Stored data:
^^^^^^^^

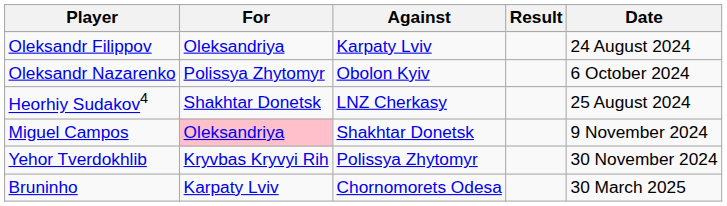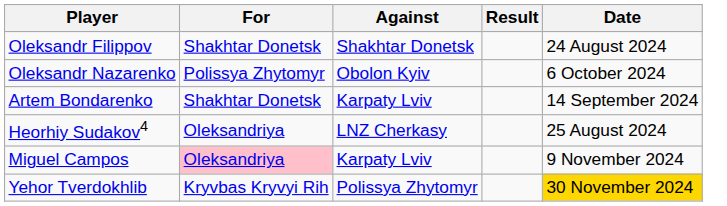Oleksandr Filippov | For: Oleksandriya -> Shakhtar Donetsk
Oleksandr Filippov | Against: Karpaty Lviv -> Shakhtar Donetsk
+ row: Artem Bondarenko | Shakhtar Donetsk | Karpaty Lviv | 14 September 2024
Heorhiy Sudakov4 | For: Shakhtar Donetsk -> Oleksandriya
Miguel Campos | Against: Shakhtar Donetsk -> Karpaty Lviv
Yehor Tverdokhlib | Date: no background -> gold background
- row: Bruninho | Karpaty Lviv | Chornomorets Odesa | 30 March 2025
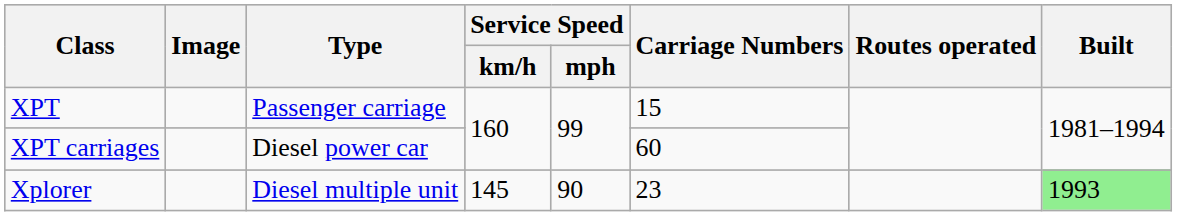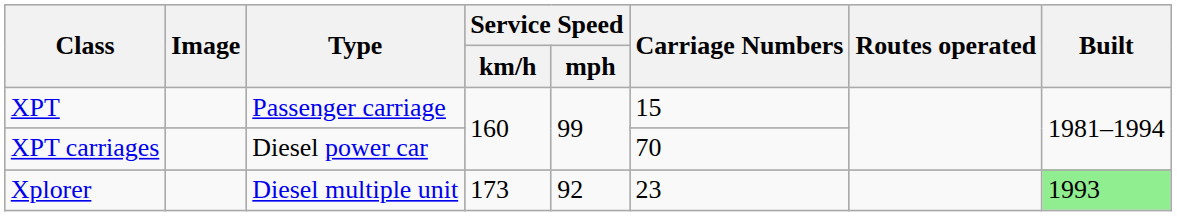XPT carriages | Carriage Numbers: 60 -> 70
Xplorer | Service Speed / km/h: 145 -> 173
Xplorer | Service Speed / mph: 90 -> 92
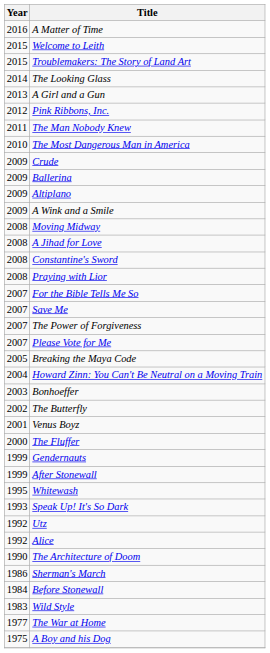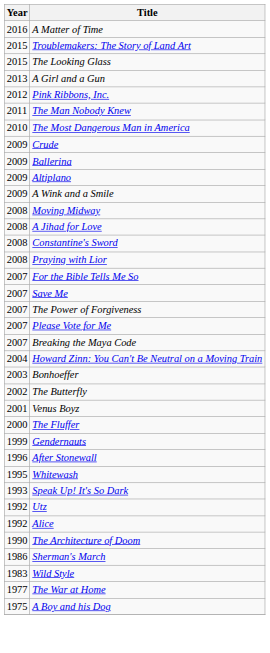- row: 2015 | Welcome to Leith
The Looking Glass | Year: 2014 -> 2015
Breaking the Maya Code | Year: 2005 -> 2007
After Stonewall | Year: 1999 -> 1996
- row: 1984 | Before Stonewall
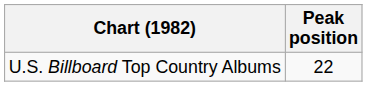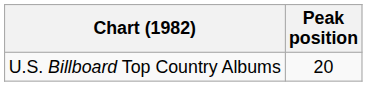U.S. Billboard Top Country Albums | Peak position: 22 -> 20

^^^^^^^^

» **GIVEN PROBLEM**
Can you copy out every line of all the items above word for word, leaving out the pictures?

» **ANSWER**
Oleksandr Filippov | For: Oleksandriya -> Shakhtar Donetsk
Oleksandr Filippov | Against: Karpaty Lviv -> Shakhtar Donetsk
+ row: Artem Bondarenko | Shakhtar Donetsk | Karpaty Lviv | 14 September 2024
Heorhiy Sudakov4 | For: Shakhtar Donetsk -> Oleksandriya
Miguel Campos | Against: Shakhtar Donetsk -> Karpaty Lviv
Yehor Tverdokhlib | Date: no background -> gold background
- row: Bruninho | Karpaty Lviv | Chornomorets Odesa | 30 March 2025
XPT carriages | Carriage Numbers: 60 -> 70
Xplorer | Service Speed / km/h: 145 -> 173
Xplorer | Service Speed / mph: 90 -> 92
- row: 2015 | Welcome to Leith
The Looking Glass | Year: 2014 -> 2015
Breaking the Maya Code | Year: 2005 -> 2007
After Stonewall | Year: 1999 -> 1996
- row: 1984 | Before Stonewall
U.S. Billboard Top Country Albums | Peak position: 22 -> 20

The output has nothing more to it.